March 28 2007 dawned misty and cool, a day like so many others of the past months, a day full of long stressful hours and effort and activity. Most things were not complete, much equipment not fully installed, contractors still frantically trying to correct glitches in their installations or complete their contracted work. Indeed, the shipyard were still painting the ship right up to departure time while ship’s crew waited for more equipment to be lifted on board. For at least the third time in two years, crew were assembled to sail the ship as promised by the shipyard. Would this day finally be the day? In spite of all the difficulties and challenges, there was a difference. Things were finally being put in their final positions, gear secured for sea, engines and control systems tested, food on board. Behind all this were the prayers and encouragement of countless supporters. And upholding all of this we knew the promise of God, that the ship would be completed in “the fullness of time.” So, after almost exactly eight years of planning, delay, change, frustration, hard work, prayer and sacrifice, Africa Mercy’s engines rumbled to life in earnest, checks were completed, mooring lines came aboard and the ship slipped easily away from West Quay for the last time. The river Tyne was shrouded in fog as the ship passed downstream. After years of anticipating the passing of the ship between the North Sea breakwaters, we were a little sad that they were barely visible in the fog. But then the ship was at sea, the pilot disembarked and the testing of the ship could begin in full operational mode. Like many others, Tim spent countless overtime hours preparing every detail of the departure, and like those others, Tim spent many hours on the bridge and elsewhere in the ship observing the performance of all the old and new systems. During his watch, his team executed various tests and recorded information on the control of the ship. It was also a great time to get the crew into “sailing” condition, and the bridge teams operated the ship by various means, tested the ship in emergency turns, and checked out numerous problems or glitches.

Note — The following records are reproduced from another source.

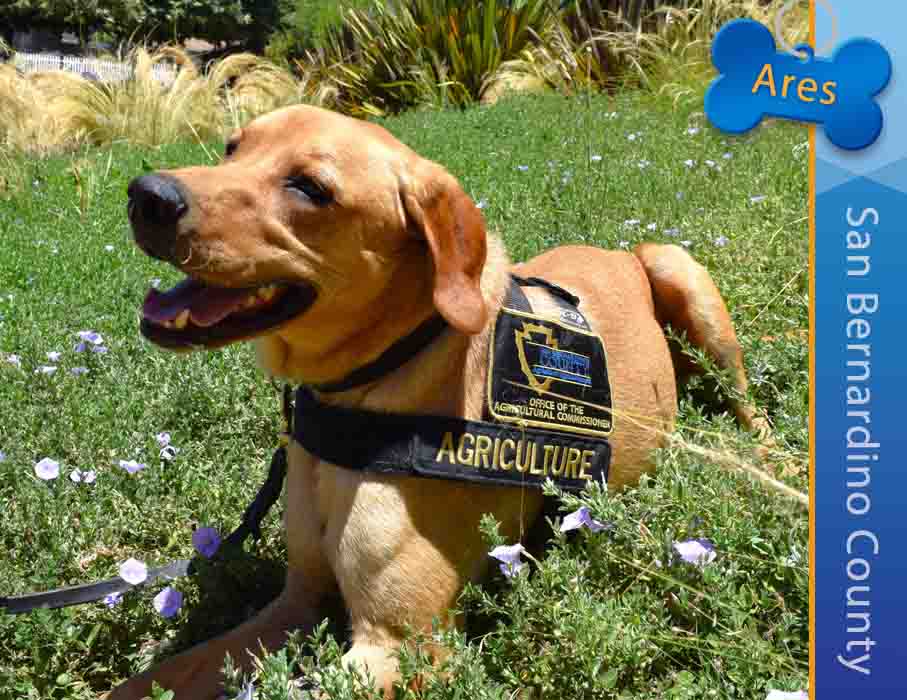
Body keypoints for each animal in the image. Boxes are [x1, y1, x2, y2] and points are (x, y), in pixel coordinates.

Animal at [111, 105, 768, 700]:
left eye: (311, 188)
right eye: (231, 147)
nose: (147, 195)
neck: (373, 379)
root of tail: (616, 250)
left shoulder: (403, 642)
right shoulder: (296, 599)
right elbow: (149, 680)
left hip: (679, 271)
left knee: (749, 406)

After 26 hours of maneuvers and tests at sea, Africa Mercy headed for a new port and a new set of challenges. At about 1600 Africa Mercy sailed into Blyth, a port north of Newcastle, and moored at “Battleship Wharf.” It was a wonderful feeling to arrive in a new berth, in a new port, to begin a new work with the vessel we have been investing in for many years. Much still remains to be accomplished while the ship remains at Blyth. The sea trials were conducted while the ship was still categorized as a cargo ship. So we still need to see many contract items completed, and many of these will have to be done by the crew, before we can receive our “passenger ship” classification. (Since there is no “hospital ship classification” in the International Maritime regulations, our Mercy Ships must meet passenger class regulations.) Due to constraints by the shipyard, there are many tasks that still need to be done and equipment installed to make the ship an effective mercy ship. Further, there will need to be a lot of training in emergency procedures, which we ourselves are busy developing now that the information on the new systems is finally being handed over. Finally, we will have to actually load the ship with final supplies.

Please pray for the crew as many long hours lie ahead and rejoice with us as we see God guiding us into this new stage.